##### Given passage #####

As the saying goes, you wait for a bus and then three come along at once. Same too, it seems, with the changes in our legislative landscape likely to occur in 2017.

After a period of relative calm, the year signals great adjustments including a new Document Duty regime, the likely coming into force of the Access to Neighbouring Land Law, the likely tightening of tax upon share transfers involving property, the new Population Management regime and, whilst not a legislative change, the practical operation of the newly adopted Island Development Plan.

We at Ferbrache & Farrell thought it might be helpful to set out a brief summary of each of these key changes, and how they might affect us all. Please do not hesitate to contact us to discuss any of the aspects in more detail, since each topic could easily warrant an article in its own right.

Document Duty Regime

The 2016 Document Duty Ordinance will come into effect on 1 January 2017. Up until then, we are familiar with the three document duty bands, with most purchasers of Guernsey properties paying a flat 3% upon the value of realty.

Going forward, that taxation will change with document duty being paid on a sliding scale, not dissimilar to English income tax. So, on the first £250,000 of a property’s realty value, £5,000 will be paid in tax. On the next £149,999 of a property’s realty value, £4,875 will be paid in tax, and so on through a range of tax brackets with realty value above £1,000,0001 being levied at the rate of 4%. With a simple algorithm it is relatively straightforward to calculate the likely tax, and in some instances the new regime is more favourable than at present.

Where the complexity will really arise will be the treatment of properties that are being exchanged, since in this instance the method of calculation requires a number of factors to be taken into consideration.

##### Data segment #####

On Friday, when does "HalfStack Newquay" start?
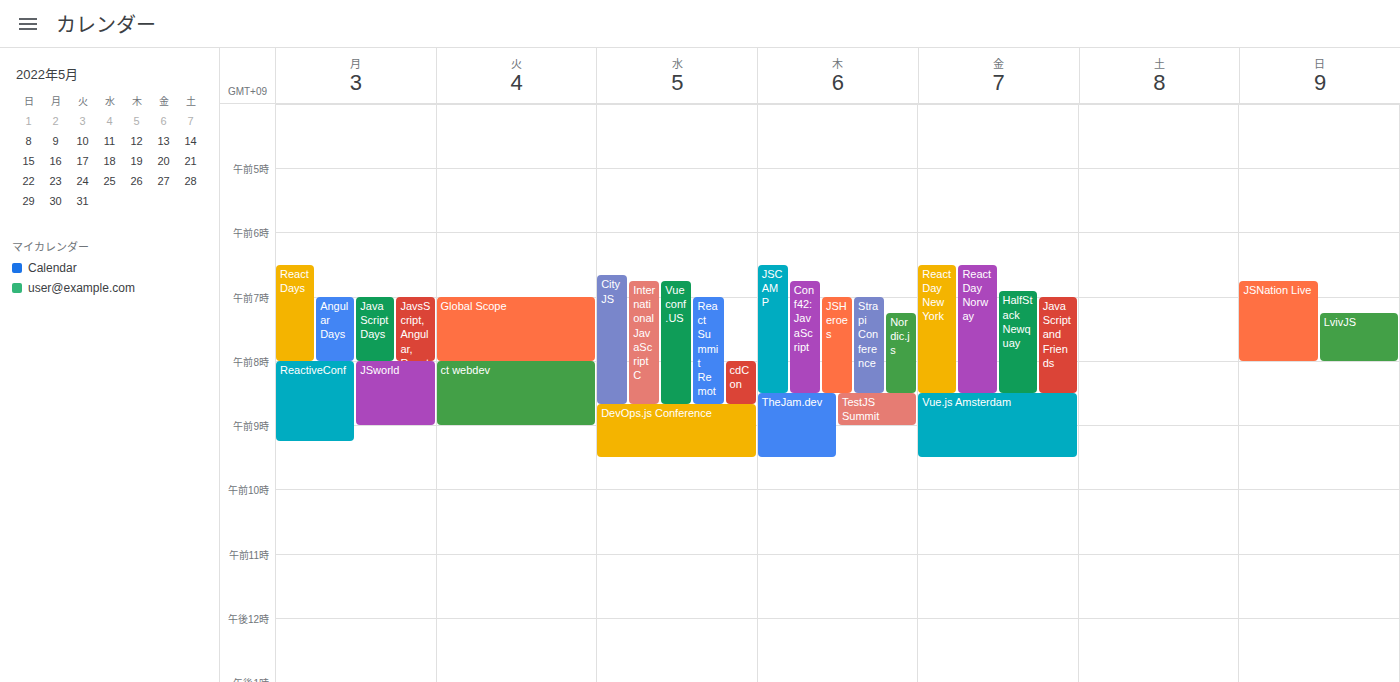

#####

** Challenge **
Could you set down, word for word, the stretch from "As the saying" through "occur in 2017." in the article about 2017 legislative changes? Rely only on the article about 2017 legislative changes, not on the listing.

** Result for this task **
As the saying goes, you wait for a bus and then three come along at once. Same too, it seems, with the changes in our legislative landscape likely to occur in 2017.